Pelita Hati Bunda
❃❃✧༺♥༻✧❃❃
♬♩♪♩ ♩♪♩♬♬♩♪♩ ♩♪♩♬♬♩♪♩ ♩♪♩♬
Awan-awan menghitam langit runtuh kan bumi
Saat aku tau kenyataan menyakitkan...
Mengapa semua menangis
Padahal ku slalu tersenyum
Usap, air matamu aku tak ingin ada kesedihan...
♬♩♪♩ ♩♪♩♬♬♩♪♩ ♩♪♩♬♬♩♪♩ ♩♪♩♬
Termenung kelima jari-jari ini setelah mengukir beberapa kalimat di atas kertas putih. Tertuang beberapa kata yang mewakili ungkapan hati yang di landa kerinduan dengan di wakili tinta hitam pekat dari pena berwarna hitam.
Ku terduduk di kursi tua yang alasnya juga sudah rusak dan kayunya juga sudah usang. Menghadap pekarangan malam melewati kaca yang sudah retak yang sewaktu-waktu bisa hancur kapan saja. Aku sebut seperti itu, karena di luar sana dapat dilihat bentangan langit yang memancarkan sinar berupa bintang-bintang.
Di antara gemerlap bintang di atas sana terdapat sebuah pancaran yang seolah mengukir sebuah wajah dari seorang yang aku rindukan tapi juga yang memberikan status tanpa kepastian. Wajahnya tersenyum penuh kepalsuan yang terpatri dalam buih-buih ingatan yang sengaja ingin aku lupakan.
Wajahnya juga senyumannya sungguh membuatku bisa menarik senyum tanpa kesadaran. Tapi kebahagiaan ini selalu saja ditendang habis oleh menghilangnya pemilik hati yang memberikan status yang tidak jelas.
'Jika dalam waktu satu tahun aku nggak pulang, anggap saja aku telah menceraikan mu. Kamu bebas menikah lagi tanpa harus meminta izin padaku.'
Aku harus apa saat mengingat semua kata-kata itu. Kata terakhir yang dia ucapkan saat dia akan pergi meninggalkanku tepat di usia satu bulan pernikahan. Apakah harus menangis , tersenyum atau menertawakan takdir yang tak sesuai dengan impianku.

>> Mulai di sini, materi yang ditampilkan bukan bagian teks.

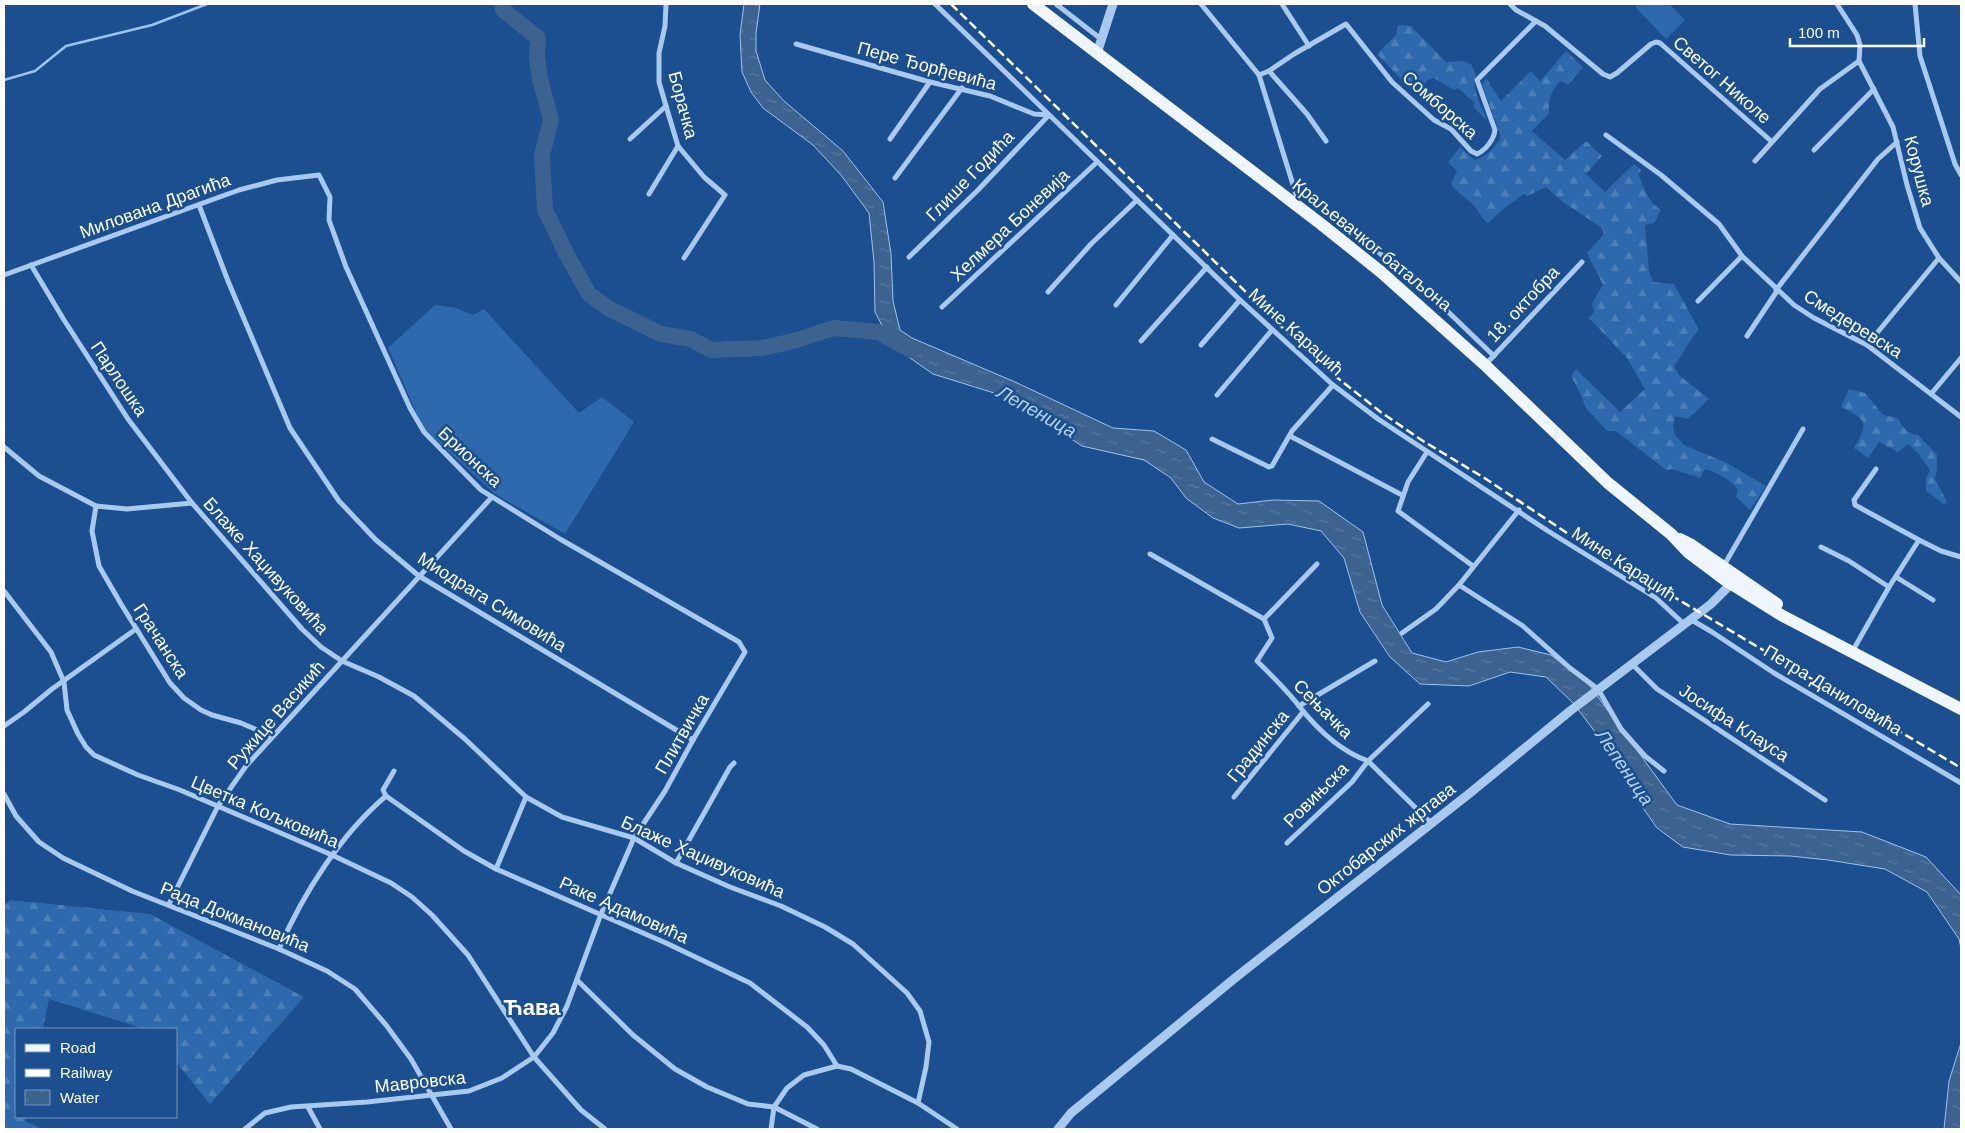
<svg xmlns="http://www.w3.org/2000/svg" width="1965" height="1133" viewBox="0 0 1965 1133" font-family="Helvetica,sans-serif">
<defs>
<pattern id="forest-firs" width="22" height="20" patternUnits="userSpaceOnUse" patternTransform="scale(1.25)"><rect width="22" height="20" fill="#2e69ad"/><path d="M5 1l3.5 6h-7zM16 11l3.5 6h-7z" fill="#4d80b9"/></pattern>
<pattern id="water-ripples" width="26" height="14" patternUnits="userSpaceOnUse" patternTransform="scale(1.25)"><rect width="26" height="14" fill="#3c6290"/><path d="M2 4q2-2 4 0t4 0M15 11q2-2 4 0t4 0" fill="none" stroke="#597aa1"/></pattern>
</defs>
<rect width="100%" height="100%" fill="#1b4f8f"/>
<g fill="url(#forest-firs)">
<path d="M1398 25 1411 26 1446 62 1463 61 1471 64 1476 75C1470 87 1482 107 1487 119L1484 118 1473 106 1475 103 1458 88 1454 90 1434 78 1428 80 1415 94 1377 54 1396 35Z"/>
<path d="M1566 51 1583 67 1568 85 1561 81C1551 90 1548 100 1549 113L1532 131 1565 160 1586 141 1602 156 1586 174 1605 192 1634 164 1641 170 1639 175C1644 189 1648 202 1661 210L1654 223 1645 225 1649 271 1653 282 1674 284 1699 330C1689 341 1683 354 1674 366L1680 376 1709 399 1688 419 1675 416 1673 427 1675 435 1684 445 1727 463 1766 486 1750 510 1736 497 1738 490C1729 478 1719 474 1705 469L1700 478 1672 469 1666 470 1616 431H1607L1585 407 1582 397 1571 376 1576 369 1620 412 1645 389 1627 358 1589 318 1594 312 1592 303 1603 285 1587 253 1604 234 1602 228 1563 202 1546 187 1527 196 1524 194 1503 209 1488 223C1481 219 1480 212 1475 207 1467 198 1458 194 1451 184L1457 171 1448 162 1460 147 1474 160C1485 158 1494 148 1500 139V134L1482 85 1486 78 1501 101 1531 71 1540 81Z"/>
<path d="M1849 389 1865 393 1883 415 1898 418C1903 428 1907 434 1918 435L1937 455V470L1935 479 1947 502 1944 504 1926 491V478L1930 470 1918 453 1908 444 1898 452 1879 442 1868 458 1854 448C1869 422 1867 420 1841 407Z"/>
<path d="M10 900 150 914 304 997 210 1104 176 1062V1029H145L49 999 43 1029H16V1117H26L25 1121 43 1129H4V906Z"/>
</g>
<g fill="#2e69ad">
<path d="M1638 4H1669L1685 20 1666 39 1635 7Z"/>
<path d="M435 305 456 308 473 315 484 309 579 413 602 397 634 422 565 534 495 494 423 428 388 348Z"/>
</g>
<g fill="url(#water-ripples)" stroke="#9cc4f0">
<path d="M744 4H760L756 33V51L765 80 784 101 843 151 883 202 891 254 893 301 900 330 912 338 1015 382 1113 428 1154 431 1186 450 1204 482 1238 504 1273 500 1319 501 1363 532 1382 605 1412 653 1446 662 1478 652 1518 647 1551 655 1590 686 1677 805 1730 824 1862 832 1926 857 1961 895V948L1959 939 1927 892 1885 869 1828 860 1790 856 1731 855 1683 847 1657 828 1629 788 1612 754 1573 703 1546 677 1510 672 1469 686 1420 684 1390 657 1360 612 1344 558 1321 531 1288 524 1239 528 1213 518 1186 498 1171 478 1144 460 1082 446 1007 397 933 374 890 344 895 336 886 333 875 312 874 262 869 213 841 175 813 145 763 108 751 92 742 72 740 35Z"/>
<path d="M1961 1043V1129H1944L1949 1081Z"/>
</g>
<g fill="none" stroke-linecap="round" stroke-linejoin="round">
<path stroke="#9cc4f0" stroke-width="2.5" d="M4 80 35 71 66 46 152 25 207 4"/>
<path stroke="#3c6290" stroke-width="16" d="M502 4 503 10 538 38 537 58 540 79 551 120 542 155 545 210 567 255 589 294 608 308 661 334 691 339 711 350 762 348 794 341 834 328 878 332 911 350"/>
<g stroke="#a9c9ee" stroke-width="5">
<path d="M666 4 665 26 659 53V82L666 106 678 146 704 177 725 195 684 258"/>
<path d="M935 4 1240 300 1333 385 1378 419 1548 531 1656 598 1684 624"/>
<path d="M1056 4 1101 39"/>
<path d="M1201 4 1259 75 1299 204"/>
<path d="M1282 4 1309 46"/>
<path d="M1510 4 1516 10 1545 26 1603 74 1610 77 1617 73 1651 44 1656 42 1660 43 1771 141"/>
<path d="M1837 4 1857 35 1860 45 1859 61 1893 127 1907 185 1920 228 1939 258 1961 282"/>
<path d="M1915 4 1920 56 1955 164 1961 175"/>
<path d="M796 44 930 82 990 96 1034 114 1049 115"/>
<path d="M1269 71 1307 114 1326 141"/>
<path d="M1259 75 1269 71 1294 54 1346 24 1392 82 1434 120 1451 129 1471 151 1477 154C1486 150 1494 139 1495 130L1477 80 1536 21"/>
<path d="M1606 135 1661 175 1719 224 1742 256 1794 305 1814 318 1867 345 1961 417"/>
<path d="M630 139 666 106"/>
<path d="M890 139 930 82"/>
<path d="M1814 150 1874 89"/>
<path d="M1755 161 1820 89 1859 61"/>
<path d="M895 178 962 88"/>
<path d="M1294 187 1363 239 1441 305 1494 356"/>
<path d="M649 194 678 146"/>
<path d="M199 205 228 281 290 428 339 501 376 540 419 576 693 740"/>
<path d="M909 257 978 190 1049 115"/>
<path d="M31 265 64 320 128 419 192 503"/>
<path d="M4 275 239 190 277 180 319 175 330 197 329 220 346 267 410 408 424 432 481 490 560 539 739 642 745 652 693 740 665 791 634 838 601 914 567 1006 553 1033 534 1057 502 1078 469 1091 367 1102 291 1107 265 1113 245 1129"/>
<path d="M1776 290 1878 159 1897 142"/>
<path d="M1048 292 1091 244 1137 200"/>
<path d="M1698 301 1742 256"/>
<path d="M1116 305 1173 235"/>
<path d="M942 307 1096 163"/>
<path d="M1747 336 1777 291"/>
<path d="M1141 341 1207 267"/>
<path d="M1201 345 1240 300"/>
<path d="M1867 345 1939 258"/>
<path d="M1486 364 1582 262"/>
<path d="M1931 394 1961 358"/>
<path d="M1217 395 1272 330"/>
<path d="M1290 436 1402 495"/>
<path d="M1212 439 1269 467 1272 466 1292 431 1333 385"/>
<path d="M4 447 39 476 96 506 127 509 192 503 302 629 321 647 342 661 379 677 414 696 465 739 526 797 562 817 634 838 676 863 730 887 781 906 825 927 853 944 907 993 920 1011 929 1042 926 1067 918 1103"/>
<path d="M1427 452 1408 482 1398 511 1473 566"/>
<path d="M96 506 92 531 99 566 121 604 170 683 184 698 201 710 212 715 241 723 271 736"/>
<path d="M1919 540 1941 551 1961 557"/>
<path d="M1821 547 1849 561 1889 587"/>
<path d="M1150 554 1264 619 1272 638 1257 661C1271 675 1287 690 1299 706 1317 729 1340 751 1368 761L1432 824"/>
<path d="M1723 567 1803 429"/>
<path d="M1896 577 1933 600"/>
<path d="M1459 585 1523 626 1570 668 1598 689 1621 729 1645 756 1664 771"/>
<path d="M4 591 51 652 64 682 67 710 78 734 86 747 94 755 138 775 180 790 332 855 391 883 412 897 432 915 468 955 534 1057 581 1110 605 1129"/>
<path d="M1264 619 1317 564"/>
<path d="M1690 619 1712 632 1774 673 1961 783"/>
<path d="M1402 633 1436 609 1459 585 1519 510"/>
<path d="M1852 652 1889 587 1919 540 1855 505 1854 500 1876 469"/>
<path d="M1632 664 1657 689 1825 800"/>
<path d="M1299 706 1375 661"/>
<path d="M4 726 24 712 52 689 136 629"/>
<path d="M4 794 16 816 39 842 63 858 132 891 279 949 327 971 355 989 386 1025 411 1059 451 1129"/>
<path d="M386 796 464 851 496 869 666 943 750 983 807 1027 824 1045 837 1066"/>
<path d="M1234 797 1303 712"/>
<path d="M1287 843 1352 782 1368 761 1428 704"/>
<path d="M676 863 730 767 734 763"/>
<path d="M496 869 526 797"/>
<path d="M169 904 218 806 246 766 492 497"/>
<path d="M279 949C303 894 340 835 386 796L383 790 394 771"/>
<path d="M577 980 633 1035 675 1069 707 1087 748 1104 774 1107 817 1129"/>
<path d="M308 1107 320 1129"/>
<path d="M771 1129 774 1107 787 1088 804 1075 837 1066 851 1069 918 1103 957 1129"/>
</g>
<g stroke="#a9c9ee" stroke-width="9">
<path d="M1097 53 1113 4"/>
<path d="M1058 1129 1071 1113 1235 978 1470 793 1570 711 1711 604 1734 581"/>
</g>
<g stroke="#f0f6ff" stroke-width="12">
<path d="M1033 4 1321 224 1381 272 1485 365 1608 483 1671 534 1689 553 1725 580 1781 615 1961 709"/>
<path d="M1680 539 1690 544 1777 604"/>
</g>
<path stroke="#fff" stroke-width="2.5" stroke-dasharray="9 4" stroke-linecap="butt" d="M951 4 1291 336 1335 376 1382 413 1423 441 1486 479 1570 535 1961 768"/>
</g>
<g text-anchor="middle" stroke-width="5" stroke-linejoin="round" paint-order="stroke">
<g font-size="18" fill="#fff" stroke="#1b4f8f">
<text transform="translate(927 66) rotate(15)" y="6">Пере Ђорђевића</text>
<text transform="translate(1722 80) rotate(41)" y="6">Светог Николе</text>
<text transform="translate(683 105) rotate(75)" y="6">Борачка</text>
<text transform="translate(1440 105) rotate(41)" y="6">Сомборска</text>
<text transform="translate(1919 171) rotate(75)" y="6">Корушка</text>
<text transform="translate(970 176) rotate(-46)" y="6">Глише Годића</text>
<text transform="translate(155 206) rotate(-20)" y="6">Милована Драгића</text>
<text transform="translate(1010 225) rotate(-43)" y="6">Хелмера Боневија</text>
<text transform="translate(1372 245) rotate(39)" y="6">Краљевачког батаљона</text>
<text transform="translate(1523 304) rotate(-47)" y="6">18. октобра</text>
<text transform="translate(1853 324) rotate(32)" y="6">Смедеревска</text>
<text transform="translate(1296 332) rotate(42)" y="6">Мине Караџић</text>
<text transform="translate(119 379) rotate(56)" y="6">Парлошка</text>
<text transform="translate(470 457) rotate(43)" y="6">Брионска</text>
<text transform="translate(1624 564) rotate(33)" y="6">Мине Караџић</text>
<text transform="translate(266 566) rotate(48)" y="6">Блаже Хаџивуковића</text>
<text transform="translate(492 602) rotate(32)" y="6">Миодрага Симовића</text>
<text transform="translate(161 641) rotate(57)" y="6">Грачанска</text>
<text transform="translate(1833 690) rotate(31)" y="6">Петра Даниловића</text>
<text transform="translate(1323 709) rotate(45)" y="6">Сењачка</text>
<text transform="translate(276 715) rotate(-49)" y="6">Ружице Васикић</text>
<text transform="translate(1734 723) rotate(33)" y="6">Јосифа Клауса</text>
<text transform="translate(682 734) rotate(-60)" y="6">Плитвичка</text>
<text transform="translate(1258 746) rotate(-51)" y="6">Градинска</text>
<text transform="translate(1316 795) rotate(-45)" y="6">Ровињска</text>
<text transform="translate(265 812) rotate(23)" y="6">Цветка Кољковића</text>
<text transform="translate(1386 839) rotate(-38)" y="6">Октобарских жртава</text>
<text transform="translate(703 857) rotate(24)" y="6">Блаже Хаџивуковића</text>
<text transform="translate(624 910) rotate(24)" y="6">Раке Адамовића</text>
<text transform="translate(235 917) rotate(22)" y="6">Рада Докмановића</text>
<text transform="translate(420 1082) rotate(-6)" y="6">Мавровска</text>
</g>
<g font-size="19" font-style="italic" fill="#b5d3f5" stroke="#1b4f8f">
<text transform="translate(1037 411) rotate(29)" y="7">Лепеница</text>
<text transform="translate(1625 767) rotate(56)" y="7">Лепеница</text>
</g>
<g font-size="22" font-weight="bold" fill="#fff" stroke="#1b4f8f">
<text x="532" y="1015">Ћава</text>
</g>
</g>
<rect width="1965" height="1133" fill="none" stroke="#ffffff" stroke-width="10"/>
<rect x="15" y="1028" width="162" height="90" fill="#1b4f8f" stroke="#7695bc"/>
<rect x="25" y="1044" width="25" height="8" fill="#f0f6ff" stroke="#7695bc"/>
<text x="60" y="1053" font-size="15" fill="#ffffff">Road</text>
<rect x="25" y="1069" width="25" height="8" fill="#ffffff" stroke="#7695bc"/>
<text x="60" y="1078" font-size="15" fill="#ffffff">Railway</text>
<rect x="25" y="1090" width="25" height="15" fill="url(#water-ripples)" stroke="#7695bc"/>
<text x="60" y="1103" font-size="15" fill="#ffffff">Water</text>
<path d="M1790 38v8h134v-8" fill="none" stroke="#ffffff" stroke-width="2.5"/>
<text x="1798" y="38" font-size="15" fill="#ffffff" stroke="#1b4f8f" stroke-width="4" paint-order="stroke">100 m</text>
</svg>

Begitu mudahnya dia mengatakan semua kata itu. Pernikahan seolah menjadi permainan darinya yang bisa dimulai juga diakhiri dengan mudah. Bodoh aku menerima pernikahan saat itu, aku tidak berpikir jika dia akan meninggalkanku karena janji juga komitmen yang sudah kami pegang teguh selama tiga tahun saat kami berpacaran.
Ujung bibirku tertarik saat mata ini memandangi langit dan melihat begitu jelas wajah suamiku yang tersenyum. Apakah dia begitu bahagia sekarang? Atau dia tengah menertawakan nasibku? Atau mungkin dia tengah mengolok-olok karena aku begitu mudah percaya dengan kata-kata manisnya?
Entah apa yang dia lakukan di sana sekarang, sementara aku di sini hanya bisa merajut kebahagiaan semu yang kian menjadi asa.
Ku tatap lembar putih di pangkuan, tulisan yang hanya sesederhana anak TK yang baru merajut kata. Tulisan tanpa filosofi juga tidak berbait-bait seperti puisi yang penuh arti.
Kerinduan, amarah, kekesalan juga kekecewaan bertumpuk menjadi satu di sebuah wadah yang bernama hati dan hanya akan selalu tertuang dalam baris buku bersampul navy yang selalu menjadi teman keseharian ku.
"Kapan kamu akan pulang, Mas? Apakah kamu tidak merindukanku? "
Secercah harap bisa menyambut kepulangannya, memeluk erat tubuh yang sudah entah seperti apa sekarang.
"Lihatlah, Mas. Lihatlah keadaanku sekarang! Aku semakin kurus semenjak kepergian mu. Meski begitu aku tetap menjaga diriku agar selalu cantik sampai kepulangan mu."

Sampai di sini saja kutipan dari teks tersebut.